** start Excerpt **
For scalable AI in a global business context, there is the need for standardized centralized data and that is not available today. It's super hard to curate, standardize, and aggregate data. There are trillions of new data points every day and the cost of ignoring it is too high because the world is changing even faster. As most companies are not set up to ingest and synthesize disparate data sources, our work is founded to help people and organizations manage local and global uncertainty in a more proactive manner.

Our standards are based on connecting existing open-source standards to inform a more systematic and scalable data, analytical, and decision workflow. These standards are dimensions collection that are targeted for three access point in system design:

  • Data engineers who are interacting and contributing data to the data system
  • System-wide validation and curation
    • Machine-driven. Part of additional curation is led by automated workflows using machine learning methods to augment tags and related mapping to our global and local standards. The system flags if the data is delayed or missing values.
    • Expert curation. To ensure reliability we have manual curation steps to validate individual downsampled dataset with the original source.
  • Scientists and analysts using our data for analysis within our environment, TaiyōIQ or working independently with the data

Knowledge Vault (KV) is an interesting project worth mentioning. KV was a Google Project that contained three major components. First, a system that extracts triples from a huge number of Web sources. Each extractor assigns a confidence score to an extracted triple, representing uncertainty about the identity of the relation and its corresponding arguments. The second system learns the graph based prior probability of each possible triple, based on triples stored in an existing KB. The third system does knowledge fusion. This system computes the probability of a triple being true, based on agreement between different extractors and priors (Dong et al. 2014).
** end Excerpt **
Task instructions:
• a. In the excerpt on data standards, what does each Knowledge Vault extractor assign to an extracted triple?
• b. From the excerpt on data standards, print the part that opens with the words containing "Our standards are" and closes with "or missing values.".
** start Given information **
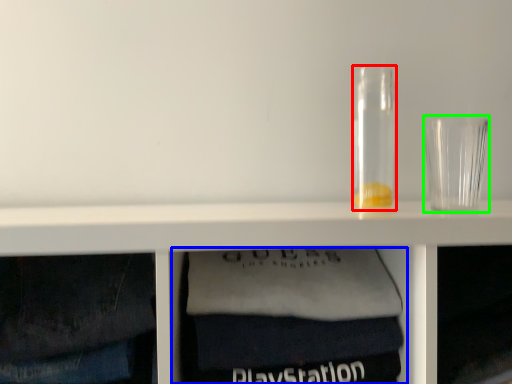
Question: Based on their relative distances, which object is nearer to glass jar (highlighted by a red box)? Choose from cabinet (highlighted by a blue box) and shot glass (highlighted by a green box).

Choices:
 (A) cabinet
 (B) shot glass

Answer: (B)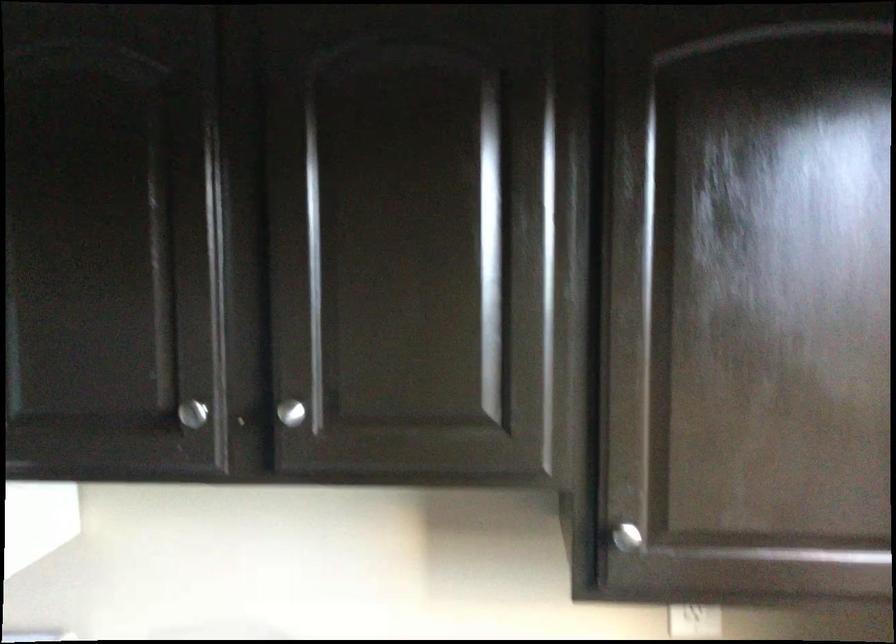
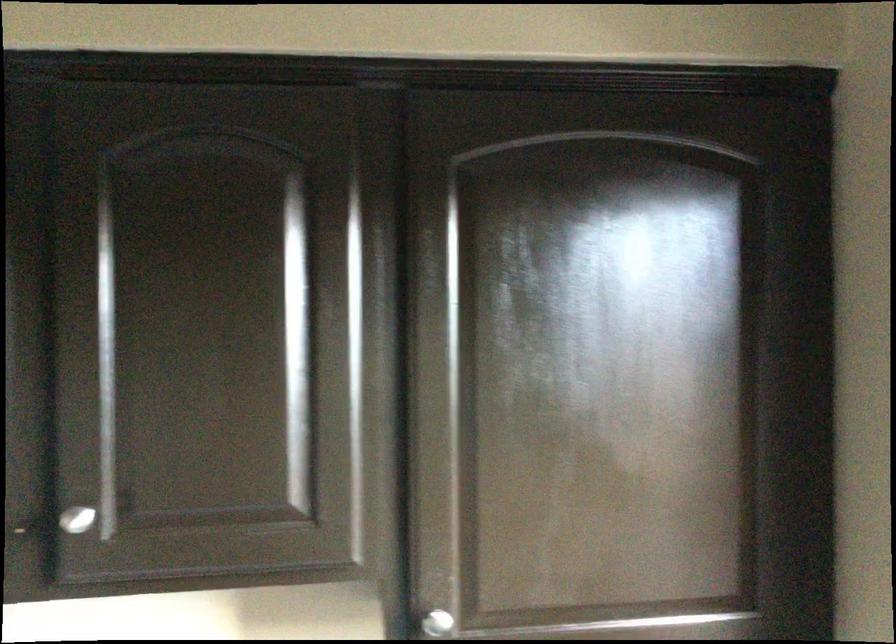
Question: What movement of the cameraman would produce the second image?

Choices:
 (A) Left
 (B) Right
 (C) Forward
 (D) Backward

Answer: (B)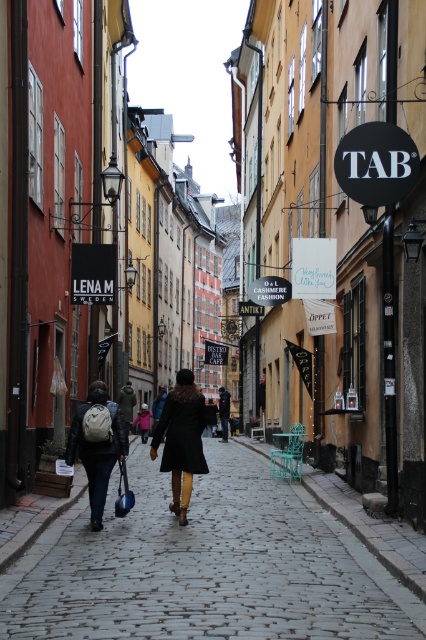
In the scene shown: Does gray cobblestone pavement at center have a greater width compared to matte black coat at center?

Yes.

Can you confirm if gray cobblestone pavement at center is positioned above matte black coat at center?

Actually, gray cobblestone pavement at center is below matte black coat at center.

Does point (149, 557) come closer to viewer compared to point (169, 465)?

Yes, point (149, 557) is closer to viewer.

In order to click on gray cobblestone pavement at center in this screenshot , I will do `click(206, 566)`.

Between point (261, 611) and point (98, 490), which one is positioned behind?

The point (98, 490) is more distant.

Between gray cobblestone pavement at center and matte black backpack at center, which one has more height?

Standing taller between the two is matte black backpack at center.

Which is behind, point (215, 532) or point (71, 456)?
** end Given information **
List of solutions:
• a. A confidence score

• b.
Our standards are based on connecting existing open-source standards to inform a more systematic and scalable data, analytical, and decision workflow. These standards are dimensions collection that are targeted for three access point in system design:

  • Data engineers who are interacting and contributing data to the data system
  • System-wide validation and curation
    • Machine-driven. Part of additional curation is led by automated workflows using machine learning methods to augment tags and related mapping to our global and local standards. The system flags if the data is delayed or missing values.